Certain lipids could increase the toxicity of the beta-amyloid peptide which is implicated in the development and progression of Alzheimer’s disease.
- The lipids accelerated the rate of formation of small toxic clumps called “oligomers”.
- Cardiolipin allowed the strongest acceleration of the aggregation of the beta-amyloid peptide, which would play a role in the onset of Alzheimer’s disease.
- The basic shape or secondary structure of the small fibers of the beta-amyloid peptide depended on the lipids present when they were formed.
44 million. This is the number of people affected by Alzheimer’s disease in the world. “Growing evidence suggests that lipids can uniquely alter the aggregation rates of the beta-amyloid peptide (which plays a role in disease onset). However, it remains unclear whether lipids alter only protein aggregation rates or whether they also uniquely alter the secondary structure and toxicity of small fibers”, can we read in works published in the journal FEBS Journal. In this study, researchers from Texas A&M University (USA) examined the effect of three lipids: phosphatidylcholine, cardiolipin and cholesterol on the aggregation of the beta-amyloid peptide.
The interaction between the peptide and the lipids accelerates the formation of small toxic clusters
The authors found that lipids greatly accelerated the rate of formation of small toxic clumps called “oligomers”, relative to the rate of aggregation of the beta-amyloid peptide. In detail, cardiolipin allowed the strongest acceleration of beta-amyloid aggregation. Additionally, research has found that these lipids can alter the basic shape or secondary structure of the beta-amyloid peptide, which can further increase their toxicity. According to Dmitry Kurouski, author of the work, the results show a strong link between Alzheimer’s disease and changes in the lipid composition of neuronal membranes, which in turn can be influenced by a person’s diet.

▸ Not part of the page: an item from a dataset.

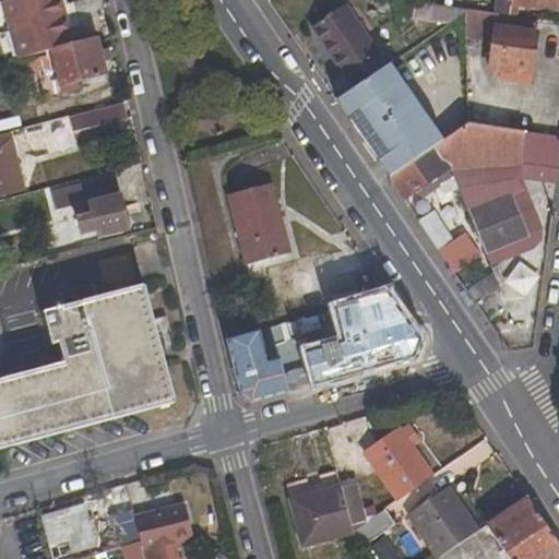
[(59,0),(10,0),(6,1),(21,62),(71,49),(59,0)]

Less cholesterol “to reduce the ability of lipids to react with the peptide”
According to the team, the study leads to the conclusion that the secondary structure of the small fibers of the beta-amyloid peptide is directly dependent on the lipids present during their formation. She also added that dietary factors can influence the lipid composition of neuronal membranes. “A diet that limits the amount of cholesterol may be important in reducing the ability of lipids to react with beta-amyloid peptide”reported Dmitry Kurouski.
According to him, certain dietary fats, such as omega-3 fatty acids, are important for maintaining the integrity and function of neuronal membranes. “Furthermore, cohorts have shown that dietary interventions, such as caloric restriction, can alter the lipid composition of neuronal membranes in animals,” he continued.
Alzheimer’s disease: treatments should target interactions
In a statementthe researcher explains that treatments should target not the beta-amyloid peptide itself, but more specifically the interactions between lipids and the peptide. “These interactions lead to the formation of highly toxic protein-lipid complexes that are far more toxic than the beta-amyloid oligomers themselves,” he concluded. Now, scientists want to dig deeper into the molecular mechanisms underlying the interaction between beta-amyloid peptide and lipids.